Though Slauerhoff writes in the time of expressionism, his poetry is, according to Garmt Stuiveling and G.J. van Bork, essentially romantic: strongly autobiographical, it evidences restlessness, imagination, and a longing for faraway places, expressed through an identification with tramps, discoverers, and pirates.[5]
Much of Slauerhoff's work is concerned with the poor and downtrodden; especially the poetry collections Archipel (1923), Eldorado (1928), Soleares (1933), and Een eerlijk zeemansgraf (1936). A performance of his play Jan Pietersz. Coen (1930), highly critical of Jan Pieterszoon Coen (seventeenth-century officer of the Dutch East India Company in Indonesia and two-term Governor-General of the Dutch East Indies), was prohibited by the mayor of Amsterdam in 1948.[4]
Two works in progress that were nearly finished at the time of Slauerhoff's death, the original novel De opstand van Guadalajara ("The Guadalajara Uprising") and the translation of Martín Luis Guzmán's novel In de schaduw van den leider ("In the Shadow of the Leader"), were published posthumously in 1937.
A Committee for the Preparation of Slauerhoff's Complete Works was put together and convened to compile his Complete Works. This Committee, which consisted of leading literary figures, among which a number of friends of Slauerhoff, included D.A.M. Binnendijk, Menno ter Braak, N.A. Donkersloot, J. Greshoff, Kees Lekkerkerker, Hendrik Marsman, Adriaan Roland Holst, and Constant van Wessem. Du Perron contributed a general outline for the ordering and grouping of the contents, but declined to participate further.
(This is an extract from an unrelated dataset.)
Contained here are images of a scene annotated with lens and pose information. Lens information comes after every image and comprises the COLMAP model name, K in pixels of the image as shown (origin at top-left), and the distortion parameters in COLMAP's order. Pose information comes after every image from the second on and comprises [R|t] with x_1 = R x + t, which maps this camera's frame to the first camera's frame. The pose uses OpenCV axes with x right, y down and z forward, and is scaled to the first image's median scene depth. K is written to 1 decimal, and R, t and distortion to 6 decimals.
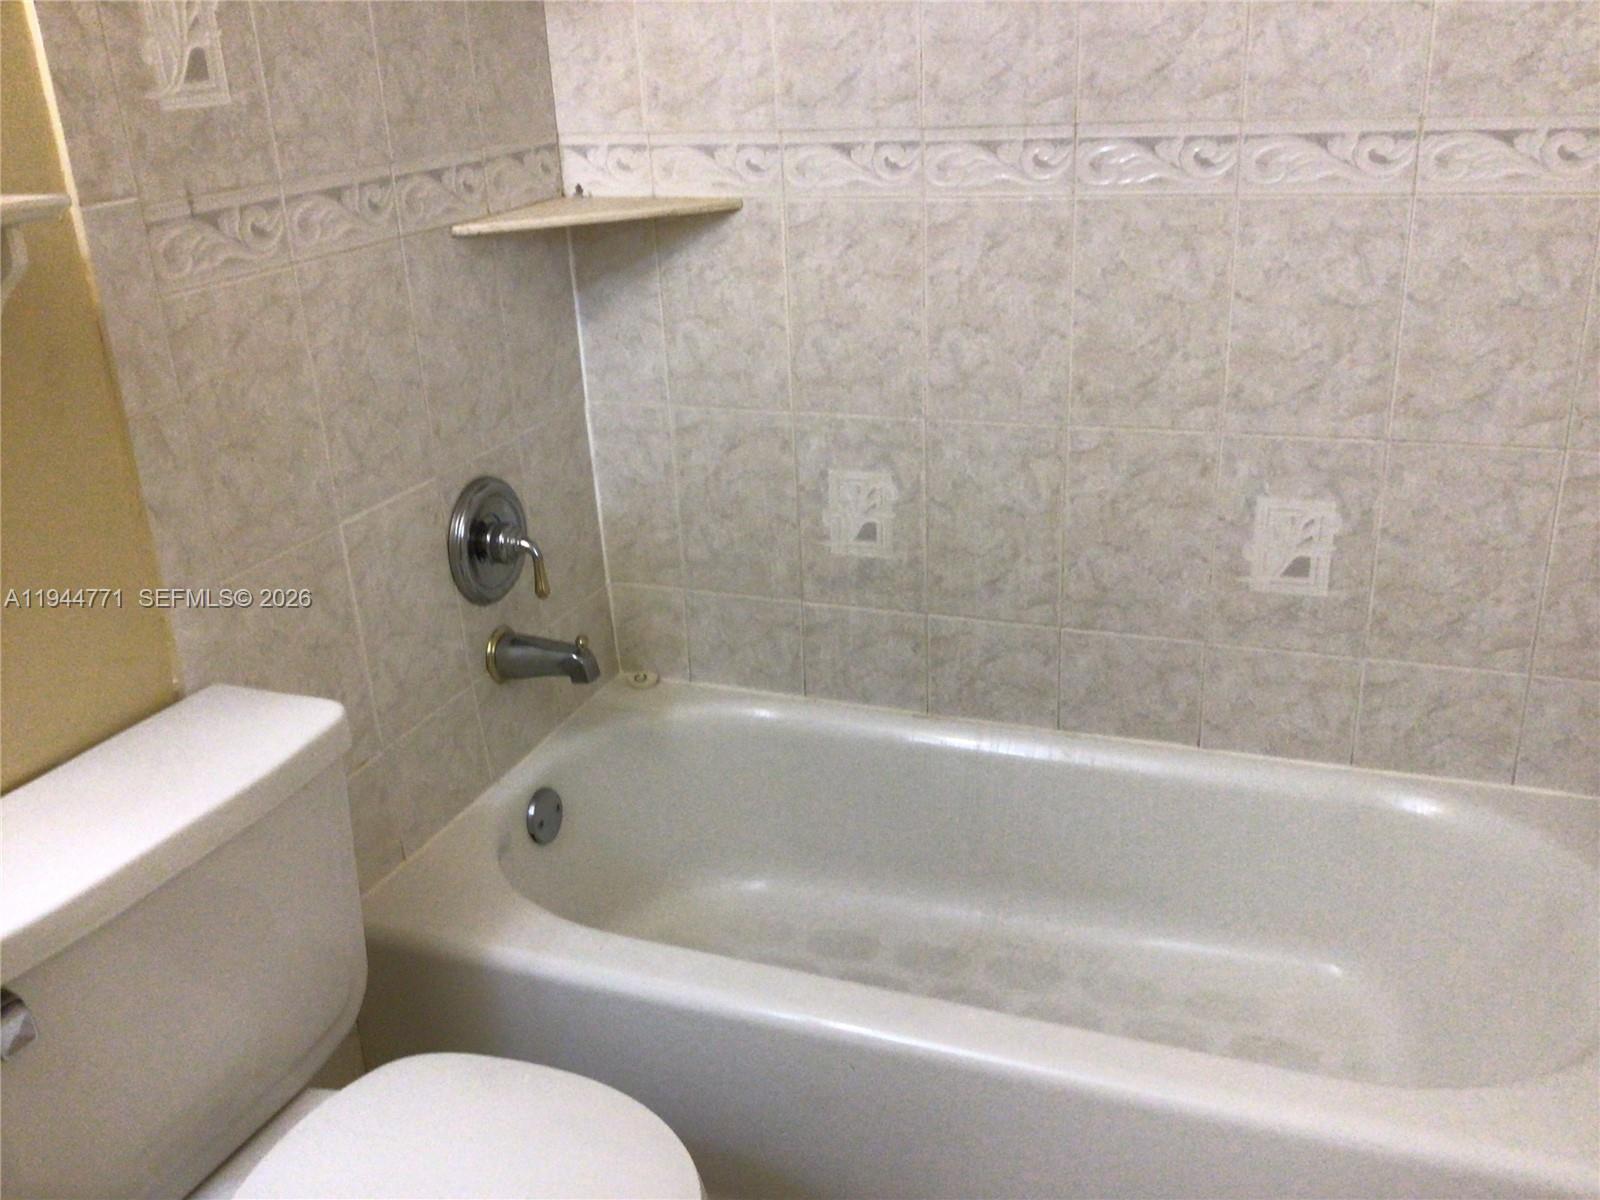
lens RADIAL K [[1461.1, 0, 800.0], [0, 1461.1, 600.0], [0, 0, 1]] dist [0.172073, -0.315124]
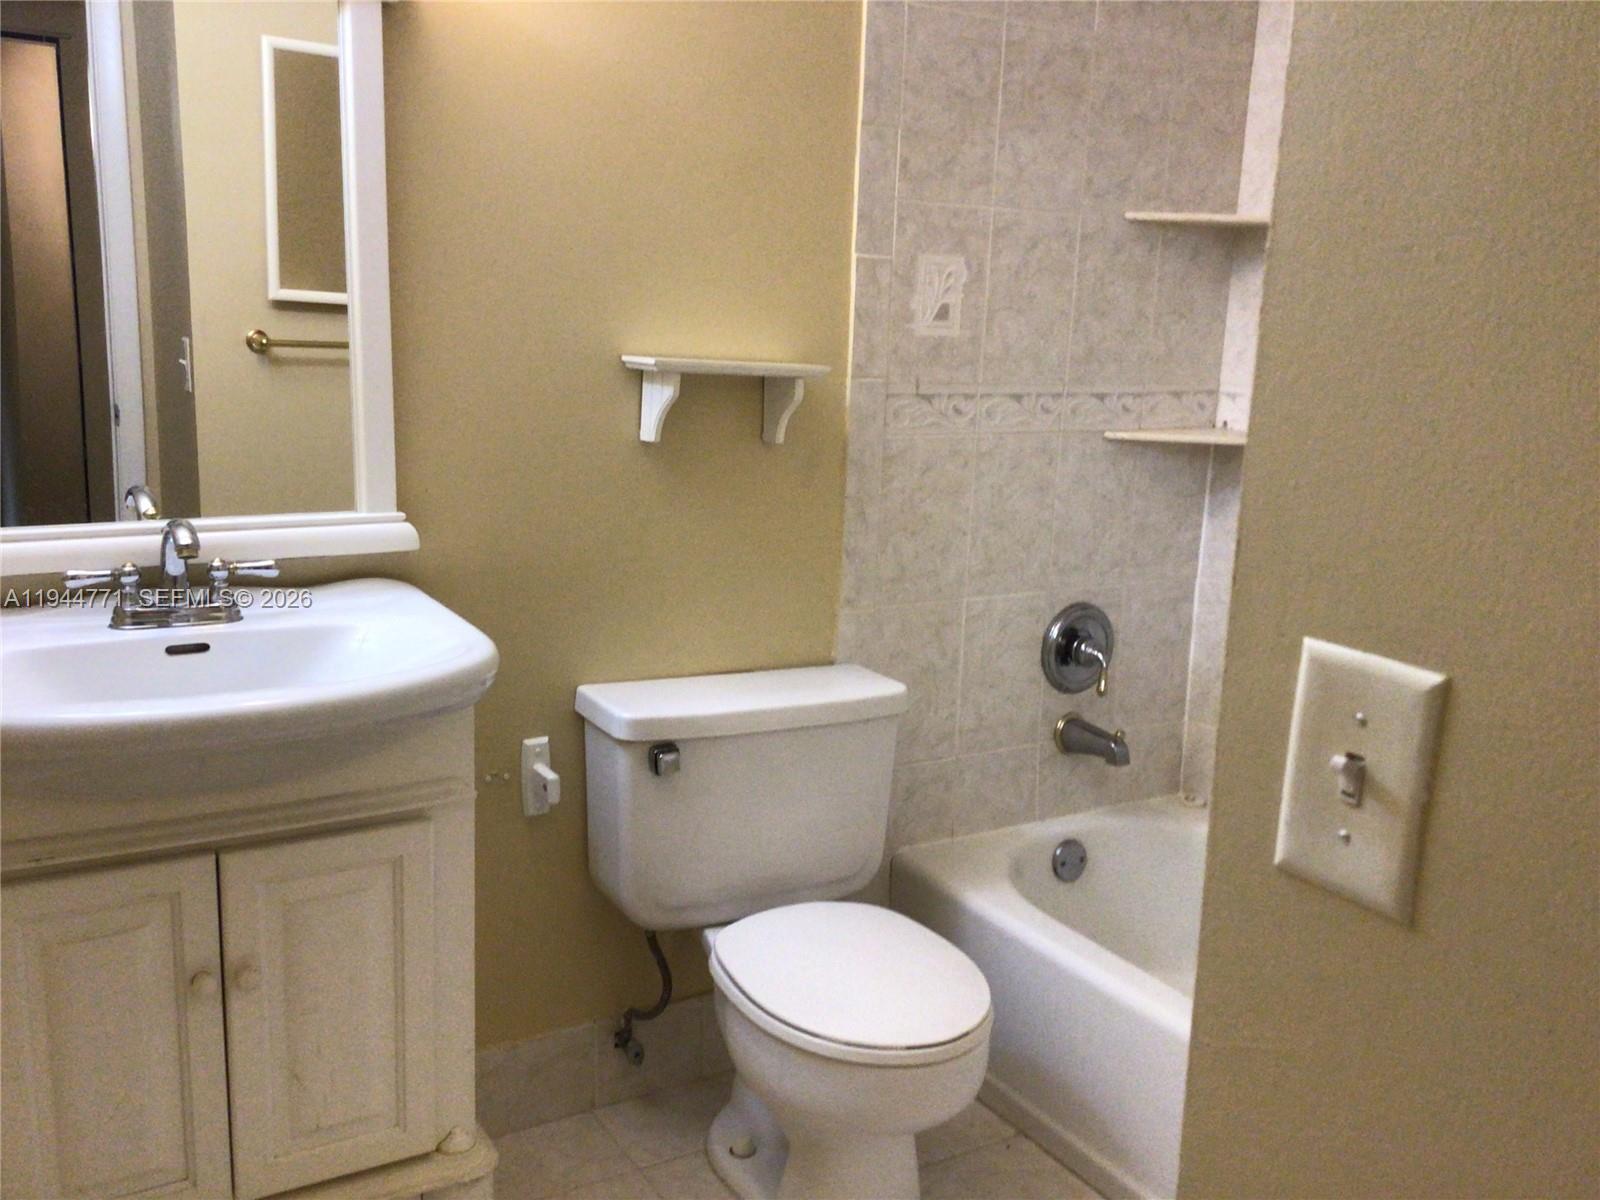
lens RADIAL K [[1468.5, 0, 800.0], [0, 1468.5, 600.0], [0, 0, 1]] dist [0.134080, 0.004860]
pose [[0.793163, 0.201544, -0.574693, 0.390346], [-0.297176, 0.951764, -0.076365, 0.105639], [0.531581, 0.231355, 0.814799, -0.307064]]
Work progressed slowly and was further slowed down by the events of World War II. The first volume appeared in 1941, one year behind schedule, and the series of eight volumes was not completed until 1958. Two of the Committee's members, Ter Braak and Marsman, died at the start of the war and the publisher, Nijgh & Van Ditmar, lost faith halfway through the project, which resulted in the intended separate volume of critical apparatus being scrapped and the last volume, containing Slauerhoff's essays, being published independently by Lekkerkerker.Lekkerkerker, ever the dedicated text researcher and caretaker of Slauerhoff's literary heritage, continued over the years to unearth and study Slauerhoff's manuscripts and uncollected publications, resulting in ever better versions of the Complete Poems and Complete Prose volumes.
In 2018 a revised complete edition of all his poems was published.[6] Wim Hazeu, one of the main biographers of the Netherlands, published a revised edition of his Slauerhoff biography that same year. Slauerhoff's 1934 novel, Het leven op aarde, was republished by Handheld Press in a new English translation by David McKay as Adrift in the Middle Kingdom in 2019.
There are a number of German, French, Italian, Ukrainian, and Portuguese translations of his prose works and Russian translations of his poetry.